Address
- 696 Route 46 West Teterboro, Bergen County, New Jersey, 07608 United States
- Coordinates: 40°52′09″N 74°03′56″W﻿ / ﻿40.8692127°N 74.0654183°W

District information
- Grades: Special services
- Superintendent: Michael Kuchar
- Business administrator: Susan Cucciniello
- Schools: 3

Students and staff
- Enrollment: 311 (as of 2022–23)
- Faculty: 62.0 FTEs
- Student–teacher ratio: 5.0:1

Other information
- District Factor Group: NA
- Website: www.njsbjc.org

= South Bergen Jointure Commission =

Special education school district in New Jersey

The South Bergen Jointure Commission is a special education public school district based in Hasbrouck Heights on New Jersey Route 17 South in Hasbrouck Heights, New Jersey near Teterboro Airport, serving the educational needs of classified students ages 3 to 21 who are autistic or multiply disabled from southern Bergen County, in the U.S. state of New Jersey.

As of the 2022–23 school year, the district, comprising three schools, had an enrollment of 311 students and 62.0 classroom teachers (on an FTE basis), for a student–teacher ratio of 5.0:1.

==Controversy==
District Superintendent Dawn Fidanza resigned in October 2017 after the Office of Fiscal Accountability and Compliance of the New Jersey Department of Education found that she had transferred her daughter and created a new job position without the authorization of the district's board and had covered security cameras to conceal her daughter's actions in the district office. Described by The Record as "one of New Jersey's highest paid school superintendents", Fidanza had been paid an annual salary of $236,000.

--------------------

**YOUR TASKS:**
A. Write out the portion of the South Bergen Jointure Commission article that opens with the words containing "- Faculty: 62.0" and closes with "ratio of 5.0:1.".
B. Summarize the South Bergen Jointure Commission article in two sentences.
C. Carry on the South Bergen Jointure Commission article from the point where it stops.

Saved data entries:
--------------------

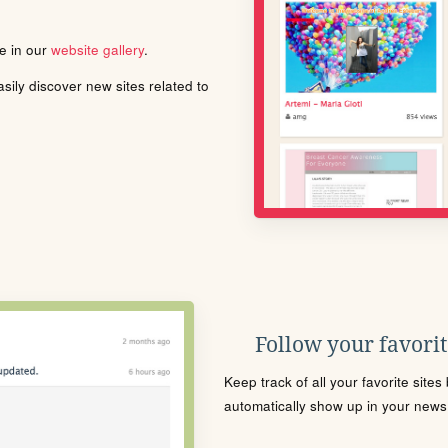
le in our
website gallery
.
ily discover new sites related to
Follow your favorite
Keep track of all your favorite site
automatically show up in your news f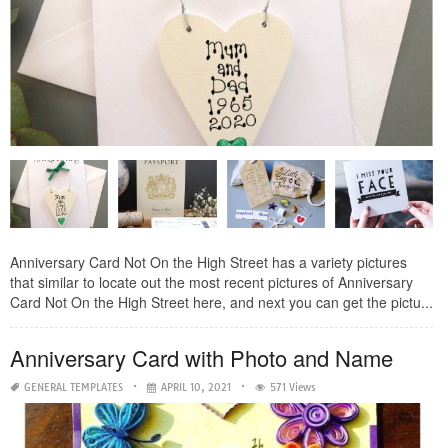
Anniversary Card Not On the High Street has a variety pictures
that similar to locate out the most recent pictures of Anniversary
Card Not On the High Street here, and next you can get the pictu...
Anniversary Card with Photo and Name
GENERAL TEMPLATES
APRIL 10, 2021
571 Views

--------------------

**ANSWERS PER TASK:**
A.
- Faculty: 62.0 FTEs
- Student–teacher ratio: 5.0:1

Other information
- District Factor Group: NA
- Website: www.njsbjc.org

= South Bergen Jointure Commission =

Special education school district in New Jersey

The South Bergen Jointure Commission is a special education public school district based in Hasbrouck Heights on New Jersey Route 17 South in Hasbrouck Heights, New Jersey near Teterboro Airport, serving the educational needs of classified students ages 3 to 21 who are autistic or multiply disabled from southern Bergen County, in the U.S. state of New Jersey.

As of the 2022–23 school year, the district, comprising three schools, had an enrollment of 311 students and 62.0 classroom teachers (on an FTE basis), for a student–teacher ratio of 5.0:1.

B. The South Bergen Jointure Commission is a special education public school district based in Hasbrouck Heights, New Jersey, that serves classified students ages 3 to 21 from southern Bergen County who are autistic or multiply disabled. In the 2022–23 school year, its three schools enrolled 311 students with 62.0 classroom teachers, and in October 2017 Superintendent Dawn Fidanza resigned after the state found she had transferred her daughter, created a job position without board authorization and covered security cameras to conceal her daughter's actions.

C.
==Schools==
Schools in the district (with 2022-23 enrollment data from the National Center for Education Statistics.) are:
- East Rutherford Campus (Pre-K)
- Maywood Campus (174; PreK-5)
  - Scott Rossig, principal
- Lodi Middle School / High School (90 students; in grades 6-12)
  - Lauren N. Rosicki, principal
- Moonachie Campus (47; PreK-8)

==Administration==
Core members of the district's administration are:
- Michael Kuchar, superintendent
- Susan Cucciniello, business administrator and board secretary

==Constituent districts==
The district's board of education is comprised of representatives from the participating school districts:
- Bogota Public Schools (K–12)
- Carlstadt Public Schools (K–8)
- Carlstadt-East Rutherford Regional School District – Regional (9–12)
- East Rutherford School District (K–8)
- Garfield Public Schools (K–12)
- Hasbrouck Heights School District (K–12)
- Lodi Public Schools (K–12)
- Lyndhurst School District (K–12)
- Moonachie School District (K–8)
- North Arlington School District (K–12)
- Rutherford School District (K–12)
- South Hackensack School District (K–8)
- Wallington Public Schools (K–12)
- Wood-Ridge School District (K–12)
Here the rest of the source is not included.